Né à New York en 1957, Tony Oursler est une figure majeure de la scène artistique américaine. C’est à Cal Arts (California Institut of Arts) qu’il réalise ses premières bandes vidéo et qu’il rencontre l’artiste Mike Kelley avec lequel il fonde en 1977 un groupe de punk-rock expérimental, The Poetics.
Au sein de l’art vidéo, Tony Oursler fait appel à une forme de théâtralisation qui hybride une grande variété de médiums : vidéo, film, photographie, peinture, sculptures mais aussi bandes musicales et sonores qui font l’objet d’un travail spécifique. Il a très tôt étendu la conception de l’écran à des supports inusités, à l’échelle de l’architecture et de l’espace public mais aussi, sur des mannequins de chiffons (les fameux « dummies » ou poupées qui apparaissent en 1992 et qui l’ont rendu célèbre sue la scène artistique internationale), dans des installations narratives et spectaculaires, constituées de décors à caractère burlesque et parfois tragique.

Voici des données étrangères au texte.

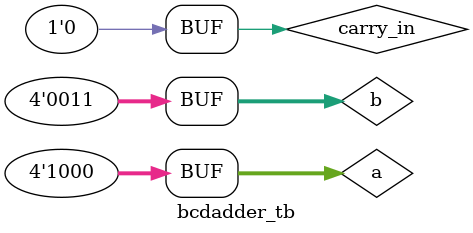
<source format=v>
module bcd_adder(a,b,carry_in,sum,carry);

    input [3:0] a,b;
    input carry_in;
    output [3:0] sum;
    output carry;
    
    reg [4:0] sum_temp;
    reg [3:0] sum;
    reg carry;  

    always @(a,b,carry_in)
    begin
        sum_temp = a+b+carry_in; //add all the inputs
        if(sum_temp > 9)    begin
            sum_temp = sum_temp+6; //add 6, if result is more than 9.
            carry = 1;  //set the carry output
            sum = sum_temp[3:0];    end
        else    begin
            carry = 0;
            sum = sum_temp[3:0];
        end
    end     

endmodule

module bcdadder_tb;

    // Inputs
    reg [3:0] a;
    reg [3:0] b;
    reg carry_in;

    // Outputs
    wire [3:0] sum;
    wire carry;

    // Instantiate the Unit Under Test (UUT)
    bcd_adder uut (
        .a(a), 
        .b(b), 
        .carry_in(carry_in), 
        .sum(sum), 
        .carry(carry)
    );

initial
    begin
        $dumpfile("bcdadder.vcd");
        $dumpvars(0, bcdadder_tb);
    end

    initial begin
        // Apply Inputs
        a = 0;  b = 1;  carry_in = 0;   #100;

        a = 3;  b = 4;  carry_in = 1;   #100;
       
        a = 8;  b = 3;  carry_in = 0;   #100;
      
    end
      
      initial
    begin
        $monitor("A = %d\tB = %d\t carryin=%d\t Sum = %d\t Carry = %d\t", a, b, carry_in, sum, carry);
    end

endmodule

</source>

Ses œuvres figurent dans les plus grandes collections, comme celle du Centre Pompidou. Son travail a récemment été présenté au Moma de New York, donnant lieu à l’édition d’un catalogue de sa collection personnelle de documents historiques liés à la culture populaire du divertissement, de l’occultisme et des spectacles de magie.
Hypnose est donc une exposition hypnotique, placée sous le commissariat général de Sophie Levy, directrice du musée d’arts de Nantes et du commissariat scientifique de Pascal Rousseau, professeur à l’université Panthéon-Sorbonne et à l’Ecole des beaux-Arts de Paris, assisté de Louise Denis, historienne de l’art, et Jean-Rémy Touzet, conservateur en charge des collections XIXe au musée d’arts de Nantes.